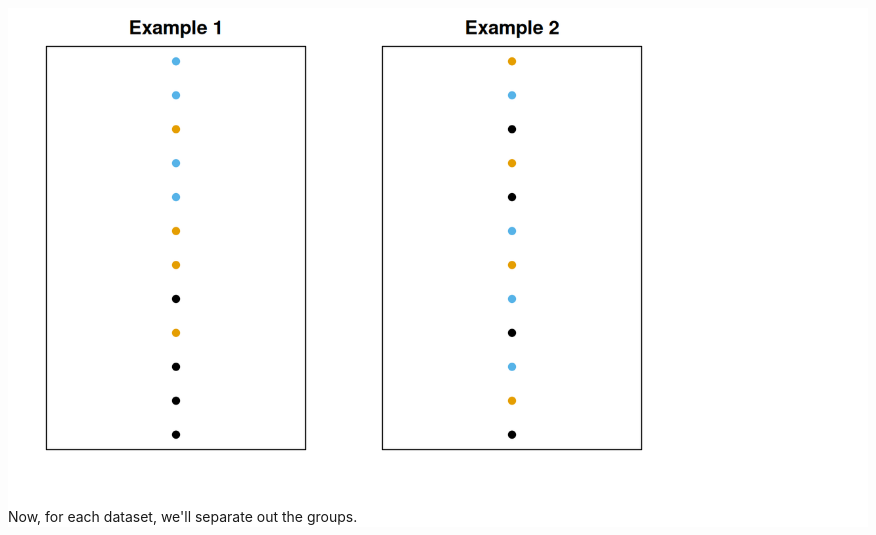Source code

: <img src="11-anova_files/figure-html/unnamed-chunk-5-1.png" width="672" />

Now, for each dataset, we'll separate out the groups.
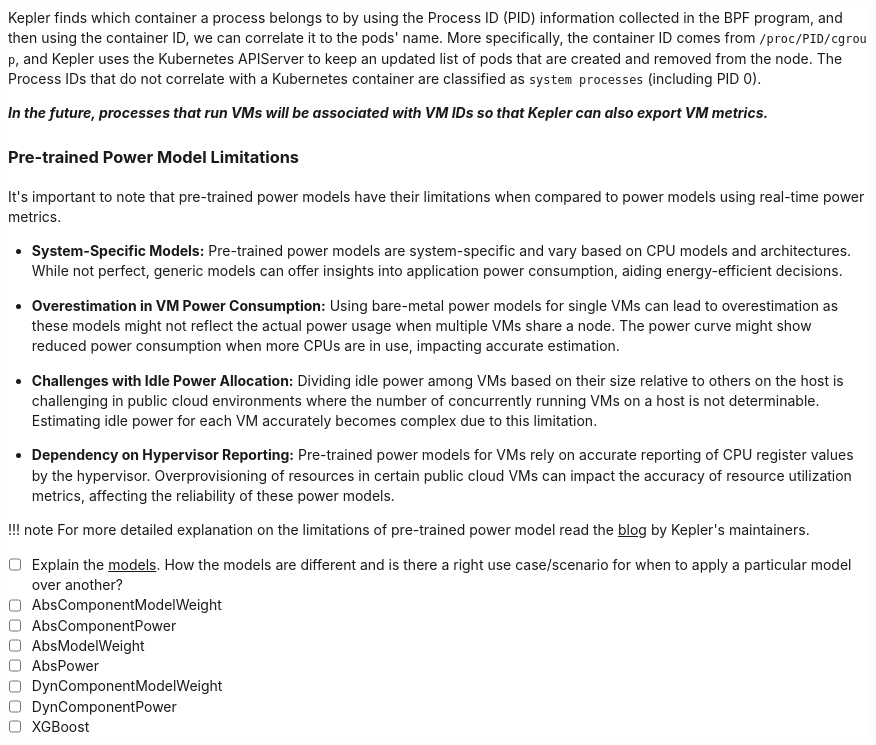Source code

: Kepler finds which container a process belongs to by using the Process ID (PID) information collected in the BPF program, and then using the container ID, we can correlate it to the pods' name.
More specifically, the container ID comes from `/proc/PID/cgroup`, and Kepler uses the Kubernetes APIServer to keep an updated list of pods that are created and removed from the node.
The Process IDs that do not correlate with a Kubernetes container are classified as `system processes` (including PID 0).

***In the future, processes that run VMs will be associated with VM IDs so that Kepler can also export VM metrics.***

### Pre-trained Power Model Limitations

It's important to note that pre-trained power models have their limitations when compared to power models using real-time power metrics.

- **System-Specific Models:** Pre-trained power models are system-specific and vary based on CPU models and architectures.
While not perfect, generic models can offer insights into application power consumption, aiding energy-efficient decisions.

- **Overestimation in VM Power Consumption:** Using bare-metal power models for single VMs can lead to overestimation as these models might not reflect the actual power usage when multiple VMs share a node.
The power curve might show reduced power consumption when more CPUs are in use, impacting accurate estimation.

- **Challenges with Idle Power Allocation:** Dividing idle power among VMs based on their size relative to others on the host is challenging in public cloud environments where the number of concurrently running VMs on a host is not determinable. Estimating idle power for each VM accurately becomes complex due to this limitation.

- **Dependency on Hypervisor Reporting:** Pre-trained power models for VMs rely on accurate reporting of CPU register values by the hypervisor.
Overprovisioning of resources in certain public cloud VMs can impact the accuracy of resource utilization metrics, affecting the reliability of these power models.

!!! note
    For more detailed explanation on the limitations of pre-trained power model read the
    [blog](https://www.cncf.io/blog/2023/10/11/exploring-keplers-potentials-unveiling-cloud-application-power-consumption/)
    by Kepler's maintainers.

- [ ] Explain the [models](https://github.com/sustainable-computing-io/kepler-model-server/tree/main/tests/test_models). How the models are different and is there a right use case/scenario for when to apply a particular model over another?
- [ ] AbsComponentModelWeight
- [ ] AbsComponentPower
- [ ] AbsModelWeight
- [ ] AbsPower
- [ ] DynComponentModelWeight
- [ ] DynComponentPower
- [ ] XGBoost
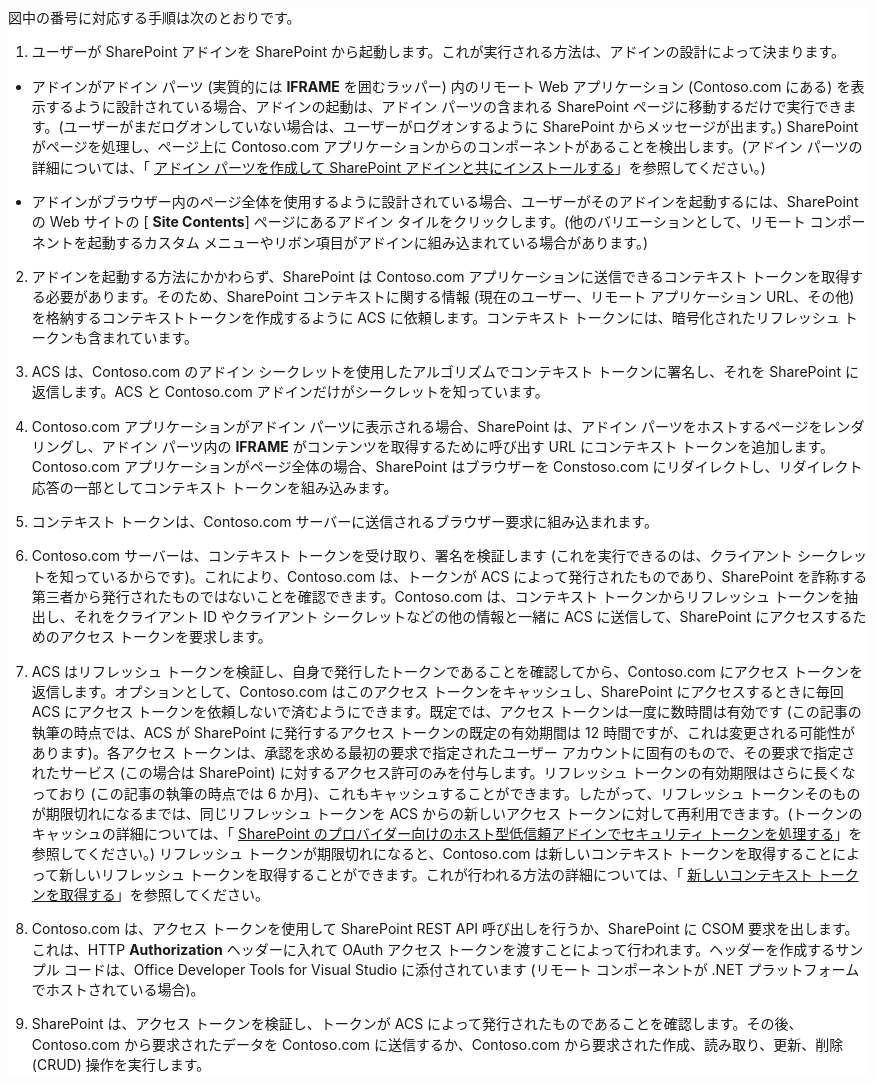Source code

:     
図中の番号に対応する手順は次のとおりです。
  
    
    

  
    
    

1. ユーザーが SharePoint アドインを SharePoint から起動します。これが実行される方法は、アドインの設計によって決まります。
    
  - アドインがアドイン パーツ (実質的には **IFRAME** を囲むラッパー) 内のリモート Web アプリケーション (Contoso.com にある) を表示するように設計されている場合、アドインの起動は、アドイン パーツの含まれる SharePoint ページに移動するだけで実行できます。(ユーザーがまだログオンしていない場合は、ユーザーがログオンするように SharePoint からメッセージが出ます。) SharePoint がページを処理し、ページ上に Contoso.com アプリケーションからのコンポーネントがあることを検出します。(アドイン パーツの詳細については、「 [アドイン パーツを作成して SharePoint アドインと共にインストールする](create-add-in-parts-to-install-with-your-sharepoint-add-in.md)」を参照してください。)
    
  
  - アドインがブラウザー内のページ全体を使用するように設計されている場合、ユーザーがそのアドインを起動するには、SharePoint の Web サイトの [ **Site Contents**] ページにあるアドイン タイルをクリックします。(他のバリエーションとして、リモート コンポーネントを起動するカスタム メニューやリボン項目がアドインに組み込まれている場合があります。)
    
  
2. アドインを起動する方法にかかわらず、SharePoint は Contoso.com アプリケーションに送信できるコンテキスト トークンを取得する必要があります。そのため、SharePoint コンテキストに関する情報 (現在のユーザー、リモート アプリケーション URL、その他) を格納するコンテキストトークンを作成するように ACS に依頼します。コンテキスト トークンには、暗号化されたリフレッシュ トークンも含まれています。
    
  
3. ACS は、Contoso.com のアドイン シークレットを使用したアルゴリズムでコンテキスト トークンに署名し、それを SharePoint に返信します。ACS と Contoso.com アドインだけがシークレットを知っています。
    
  
4. Contoso.com アプリケーションがアドイン パーツに表示される場合、SharePoint は、アドイン パーツをホストするページをレンダリングし、アドイン パーツ内の **IFRAME** がコンテンツを取得するために呼び出す URL にコンテキスト トークンを追加します。Contoso.com アプリケーションがページ全体の場合、SharePoint はブラウザーを Constoso.com にリダイレクトし、リダイレクト応答の一部としてコンテキスト トークンを組み込みます。
    
  
5. コンテキスト トークンは、Contoso.com サーバーに送信されるブラウザー要求に組み込まれます。
    
  
6. Contoso.com サーバーは、コンテキスト トークンを受け取り、署名を検証します (これを実行できるのは、クライアント シークレットを知っているからです)。これにより、Contoso.com は、トークンが ACS によって発行されたものであり、SharePoint を詐称する第三者から発行されたものではないことを確認できます。Contoso.com は、コンテキスト トークンからリフレッシュ トークンを抽出し、それをクライアント ID やクライアント シークレットなどの他の情報と一緒に ACS に送信して、SharePoint にアクセスするためのアクセス トークンを要求します。
    
  
7. ACS はリフレッシュ トークンを検証し、自身で発行したトークンであることを確認してから、Contoso.com にアクセス トークンを返信します。オプションとして、Contoso.com はこのアクセス トークンをキャッシュし、SharePoint にアクセスするときに毎回 ACS にアクセス トークンを依頼しないで済むようにできます。既定では、アクセス トークンは一度に数時間は有効です (この記事の執筆の時点では、ACS が SharePoint に発行するアクセス トークンの既定の有効期間は 12 時間ですが、これは変更される可能性があります)。各アクセス トークンは、承認を求める最初の要求で指定されたユーザー アカウントに固有のもので、その要求で指定されたサービス (この場合は SharePoint) に対するアクセス許可のみを付与します。リフレッシュ トークンの有効期限はさらに長くなっており (この記事の執筆の時点では 6 か月)、これもキャッシュすることができます。したがって、リフレッシュ トークンそのものが期限切れになるまでは、同じリフレッシュ トークンを ACS からの新しいアクセス トークンに対して再利用できます。(トークンのキャッシュの詳細については、「 [SharePoint のプロバイダー向けのホスト型低信頼アドインでセキュリティ トークンを処理する](handle-security-tokens-in-provider-hosted-low-trust-sharepoint-add-ins.md)」を参照してください。) リフレッシュ トークンが期限切れになると、Contoso.com は新しいコンテキスト トークンを取得することによって新しいリフレッシュ トークンを取得することができます。これが行われる方法の詳細については、「 [新しいコンテキスト トークンを取得する](handle-security-tokens-in-provider-hosted-low-trust-sharepoint-add-ins.md#GetNewContextToken)」を参照してください。
    
  
8. Contoso.com は、アクセス トークンを使用して SharePoint REST API 呼び出しを行うか、SharePoint に CSOM 要求を出します。これは、HTTP **Authorization** ヘッダーに入れて OAuth アクセス トークンを渡すことによって行われます。ヘッダーを作成するサンプル コードは、Office Developer Tools for Visual Studio に添付されています (リモート コンポーネントが .NET プラットフォームでホストされている場合)。
    
  
9. SharePoint は、アクセス トークンを検証し、トークンが ACS によって発行されたものであることを確認します。その後、Contoso.com から要求されたデータを Contoso.com に送信するか、Contoso.com から要求された作成、読み取り、更新、削除 (CRUD) 操作を実行します。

## EXERCISE PROMPT
Please list each line from the entries above that contains the word "these".

## WRITTEN ANSWER
- **Overestimation in VM Power Consumption:** Using bare-metal power models for single VMs can lead to overestimation as these models might not reflect the actual power usage when multiple VMs share a node.
Overprovisioning of resources in certain public cloud VMs can impact the accuracy of resource utilization metrics, affecting the reliability of these power models.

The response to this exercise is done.